Rabbi Orzel can’t resist pulling out a mini-shopping cart. “Have you ever been shopping in a non-Jewish supermarket? You’re filling up your cart, minding your own business, and as you turn a corner, you accidentally bump into another cart, which contains a package of non-kosher meat. Your inadvertent moving of the meat by pushing the cart it’s sitting in has actually rendered you a ‘nosei es haneveilah’ and consequently, tamei.”

Returning to the events of the Chanukah miracle, what do the halachos of “masa” have to do with the little jug found by the Chashmonaim?

One Hidden Jug

There is a special set of halachos that apply to someone rendered a zav (a man or woman who’s had a certain discharge), where the halachah of masa also applies. That means that if one carries, moves, or bumps into a zav, that person becomes tamei. In addition, any item the zav carries or moves becomes tamei as well.

“A zav can walk the streets, pushing people right and left and center — even with an intervening stick — and they will become tamei,” Rabbi Orzel explains as he lifts up a wooden rod and jabs his selection of pitchers in turn.

What’s more, he says, the stringent laws of zav nullify the “external immunity” of an earthenware vessel, which means that a zav who taps a clay jug with his stick (which is not mekabel tumah in its own right) renders it, and all of its contents, tamei, similar to the way a metal vessel receives tumah from the outside by a mere touch.
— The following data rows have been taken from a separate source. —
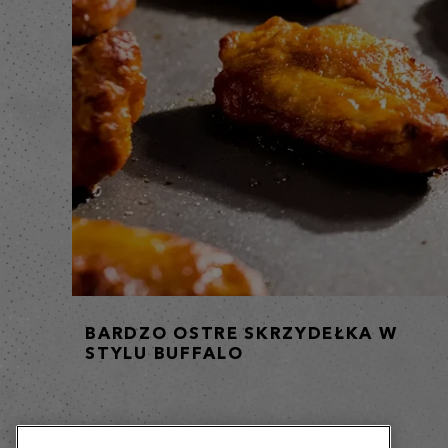
BARDZO OSTRE SKRZYDEŁKA W
STYLU BUFFALO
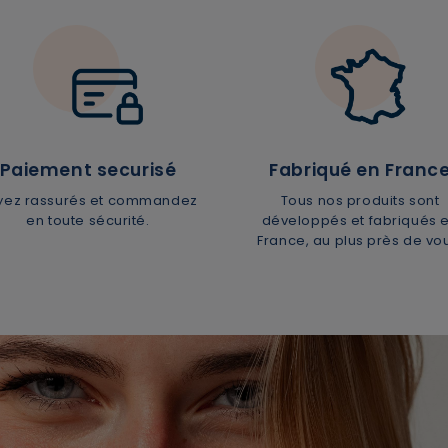
Paiement securisé
Fabriqué en Franc
Supprimer le produit ?
yez rassurés et commandez
Tous nos produits sont
en toute sécurité.
développés et fabriqués 
France, au plus près de vo
Voulez-vous vraiment supprimer le produit suivant du
panier ?
ANNULER
OUI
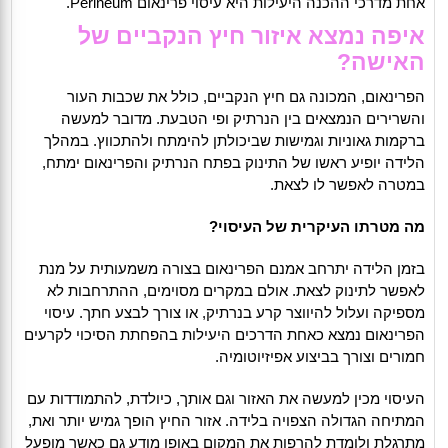
אחת מדרכי ההכנה היעילות היא עיסוי פרינאום Perineum.
איפה נמצא איזור חיץ הנקביים של
האישה?
הפרינאום, המכונה גם חיץ הנקביים, כולל את שכבות העור
והשרירים הנמצאים בין הנרתיק ופי הטבעת. מדובר למעשה
ברקמות גאוניות וגמישות שביכולתן להימתח ולהתכווץ. במהלך
הלידה יופיע ראשו של התינוק בפתח הנרתיק והפרינאום ימתח,
במטרה לאפשר לו לצאת.
מה מטרתו העיקרית של העיסוי?
בזמן הלידה יתרחב אמנם הפרינאום בצורה משמעותית על מנת
לאפשר לתינוק לצאת. אולם במקרים מסוימים, ההתרחבות לא
מספיקה ועלול להיווצר קרע בנרתיק, או צורך לבצע חתך. עיסוי
הפרינאום נמצא כאחת הדרכים היעילות בהפחתת הסיכוי לקרעים
חמורים וצורך בביצוע אפיזיוטומיה.
העיסוי מכין למעשה את האזור וגם אותך, כיולדת, להתמודדות עם
המתיחה הגדולה הצפויה בלידה. אזור החיץ הופך גמיש יותר ואת,
מתרגלת ולומדת להרפות את המקום באופן מודע גם כאשר מופעל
With all these possibilities, does Rabbi Orzel have his own theory as to which type of tumah contaminated the pitchers?

“Well, we really don’t know,” Rabbi Orzel admits. “Were the Misyavnim — the Jewish Hellenists who, unlike the gentile Greeks, could be tumah carriers — temei’ei meis or temei’ei sheretz? Zavim or metzora’im? What we can safely suspect is that they carried the most stringent (and common) type of tumah — tumas zav.

There is yet another reason to consider that the oil had been defiled by tumas zav. “True, min haTorah a non-Jew can’t become tamei,” Rabbi Orzel says, “but at some point the Chachamim decreed that all non-Jews and amei ha’aretz be considered zavim.”
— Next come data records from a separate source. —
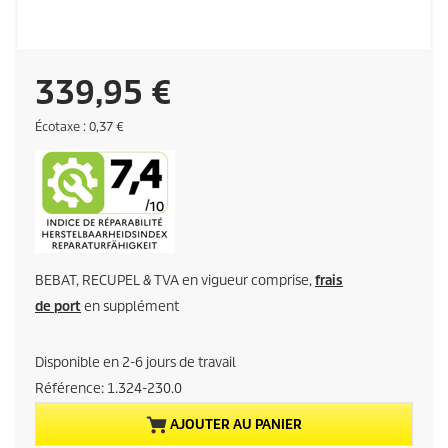
P
339,95 €
r
É
Écotaxe : 0,37 €
c
o
i
t
a
x
x
e
a
BEBAT, RECUPEL & TVA en vigueur comprise,
frais
c
de port
en supplément
t
Disponible en 2-6 jours de travail
u
Référence:
1.324-230.0
e
AJOUTER AU PANIER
If this condition rendering non-Jews zavim had already been enacted by that time, then every Syrian-Greek coming into contact with the oil jugs could in fact render those jugs tamei, without having to utilize their Jewish Hellenist counterparts. And even the most hermetic seal of the greatest Kohein Gadol would not be able to prevent the contents from becoming tamei.
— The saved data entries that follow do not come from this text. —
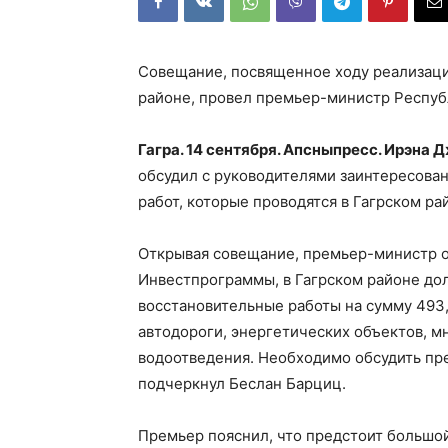
Совещание, посвященное ходу реализации
районе, провел премьер-министр Респуб
Гагра. 14 сентября. Апсныпресс. Ирэна 
обсудил с руководителями заинтересова
работ, которые проводятся в Гагрском р
Открывая совещание, премьер-министр от
Инвестпрограммы, в Гагрском районе д
восстановительные работы на сумму 493,
автодороги, энергетических объектов, м
водоотведения. Необходимо обсудить пр
подчеркнул Беслан Барциц.
Премьер пояснил, что предстоит большой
“If so,” asks Rabbi Orzel, “how could any of the jugs of oil still be tahor? How could the Jews be sure it wasn’t moved, even if the seal wasn’t broken?”

Rabbi Orzel answers his own question, quoting a Tosafos suggesting that the pitcher was partially buried in the ground. The Jews who discovered it could see that it hadn’t been moved, so there would be no issue of tumas zav, and the seal of the Kohen Gadol would still have been necessary to ensure that the origins of the oil were pure.

Another possibility relates to the unusual shape of the jug. There is a certain leniency learned from the pasuk in Sefer Vayikra that discusses breaking any earthenware vessel a zav touches. Rabbi Orzel explains: “It comes to teach us a special leniency in ‘hesat hazav,’ something that a zav moved. What he moved can only become tamei if he can also actually touch the inside of the vessel. But if he can’t possibly reach the inside of the vessel, then moving it won’t make it tamei either.”

What, then, is the implication for our lone pach shemen?

“It then follows, that if this earthenware jug had a very tiny opening, just enough to let the contents in and out but not wide enough for a human finger,” Rabbi Orzel says as he holds up a vase with an extremely narrow neck, “hesat hazav will no longer be relevant. If a zav could not have feasibly inserted his finger and touched the inside of the vessel, then even if he moved the outside, if would not have made the contents tamei. Therefore, if the discovered oil — with the seal intact — was stored in an earthenware jug with that remarkable design, it must have been one hundred percent tahor.”

Could all this serve as a clue as we try to visualize the horror of destruction and the miracle of salvation against all odds, knowing that the same Divine protection that brought salvation at the time of the Maccabees repeats itself in every generation?